On March 3, after analyzing all the relevant case materials, I offered my profile in a lengthy conference call with Bill and Brent and the key St. Paul police people on the case: Captain Donald Trooien was chief of the homicide and sex crimes unit and had attended a sex crimes investigation seminar at Quantico in January where he heard a presentation from my Investigative Support Unit. Also on the line were Deputy Chief Robert LaBath, Lieutenant Larry McDonald, and Sergeants Roger Needham and Darrell Schmidt. As was our custom at Quantico, the one thing I did not want from the investigators was any information on suspects they might have developed. I wanted to remain objective, my profile based solely on what the evidence suggested to me.

Given the nature of the crime itself—an abduction in a church—I felt we were dealing with a white male UNSUB with a long history of obsession with children, perhaps a lifelong pattern. This crime was almost certainly committed by someone of the same race as Cassie and was not a casual, opportunistic off-the-street grab, though the abduction itself was a crime of opportunity. This guy was frequenting places where he knew children would be present, where he could freely observe them and be near them, and where parents’ guard would be down. Age is always among the toughest points to nail down in a profile because emotional or experiential
age doesn’t always match chronological years. But although experience had shown us that a predictable time for the manifestation of child obsession disorders was early to mid-twenties, I thought the offender would be in at least his early thirties. I warned, however, that this wasn’t necessarily something to go on. Four months before this, I had finished up work on the notorious “Trailside Killer” case, involving the murder of women hiking in densely wooded parks just north of San Francisco. The particulars indicated a white male around thirty or so. When David Carpenter, an industrial arts teacher in San Jose, was arrested for the crimes, he was fifty. But he had first been incarcerated for sex crimes in his mid-twenties, just about the time we would have predicted. At any rate, regardless of his age, I expected Cassandra Hansen’s killer to have a previous history of sex offenses involving children, though they’d be far less serious than murder. He was able to get her out of the church quickly and efficiently, which spoke to a certain level of sophistication and maturity. He may have even gotten some thrill out of the challenge of getting her out of there. (I’ve interviewed a number of child molesters who said that they really got off on the challenge of spiriting a child out of a crowded shopping mall without anyone noticing or stopping them.)

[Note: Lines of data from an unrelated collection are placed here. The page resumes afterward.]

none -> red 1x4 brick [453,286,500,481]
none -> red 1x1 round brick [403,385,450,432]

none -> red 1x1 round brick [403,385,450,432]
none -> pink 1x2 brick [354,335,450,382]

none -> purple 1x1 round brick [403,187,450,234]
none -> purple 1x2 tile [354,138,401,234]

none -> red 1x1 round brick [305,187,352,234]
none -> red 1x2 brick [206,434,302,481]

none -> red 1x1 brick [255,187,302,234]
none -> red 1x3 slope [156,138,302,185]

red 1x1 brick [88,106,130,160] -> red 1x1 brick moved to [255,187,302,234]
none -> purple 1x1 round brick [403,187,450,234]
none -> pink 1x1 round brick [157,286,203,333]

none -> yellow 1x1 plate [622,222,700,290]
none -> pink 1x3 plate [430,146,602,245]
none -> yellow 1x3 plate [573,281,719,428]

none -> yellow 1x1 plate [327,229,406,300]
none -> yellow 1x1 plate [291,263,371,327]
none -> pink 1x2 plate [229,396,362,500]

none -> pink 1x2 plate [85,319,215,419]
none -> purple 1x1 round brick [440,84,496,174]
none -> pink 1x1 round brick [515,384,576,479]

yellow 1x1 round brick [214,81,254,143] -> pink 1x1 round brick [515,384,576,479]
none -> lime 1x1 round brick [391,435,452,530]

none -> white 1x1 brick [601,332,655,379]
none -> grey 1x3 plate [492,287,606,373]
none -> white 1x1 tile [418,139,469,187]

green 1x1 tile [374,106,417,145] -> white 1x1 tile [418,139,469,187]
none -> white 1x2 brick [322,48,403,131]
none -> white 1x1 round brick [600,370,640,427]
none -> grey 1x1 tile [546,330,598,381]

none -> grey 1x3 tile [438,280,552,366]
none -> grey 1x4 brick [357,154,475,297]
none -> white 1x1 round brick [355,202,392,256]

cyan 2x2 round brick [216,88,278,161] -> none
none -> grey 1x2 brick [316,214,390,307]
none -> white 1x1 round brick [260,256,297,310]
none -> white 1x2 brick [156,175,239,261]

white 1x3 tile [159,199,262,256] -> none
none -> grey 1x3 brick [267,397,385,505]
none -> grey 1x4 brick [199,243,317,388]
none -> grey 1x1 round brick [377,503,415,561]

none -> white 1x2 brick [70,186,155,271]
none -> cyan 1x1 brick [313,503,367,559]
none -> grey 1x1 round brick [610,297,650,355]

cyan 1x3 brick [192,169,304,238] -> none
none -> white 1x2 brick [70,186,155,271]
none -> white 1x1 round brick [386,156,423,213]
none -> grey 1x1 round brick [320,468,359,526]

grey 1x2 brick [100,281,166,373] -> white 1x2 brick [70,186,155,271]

At the same time that the circumstances showed some criminal maturity and sophistication, the choice of a child victim definitely showed an inability to deal with peers in an age-appropriate manner. This type of individual would not have been able to have his way with an eighteen-year-old or someone closer to his own age. He could only do it with a helpless child. He happened to abduct and kill a little girl. I think Cassie represented his victim of choice, but he easily could have done the same to a little boy, if that were the available victim. In spite of this, he still could be married or be with a woman, but it would not be a mature or deep relationship and I wouldn’t be surprised to find the woman to be dependent or immature herself. Arthur Shawcross, who raped and murdered prostitutes in Rochester, New York, had served a previous fifteen-year jail term (much too short, in my opinion) for the assault and murder of both a young boy and a young girl. At the time of the prostitute
murders, Shawcross was employed, married, and had a steady girlfriend.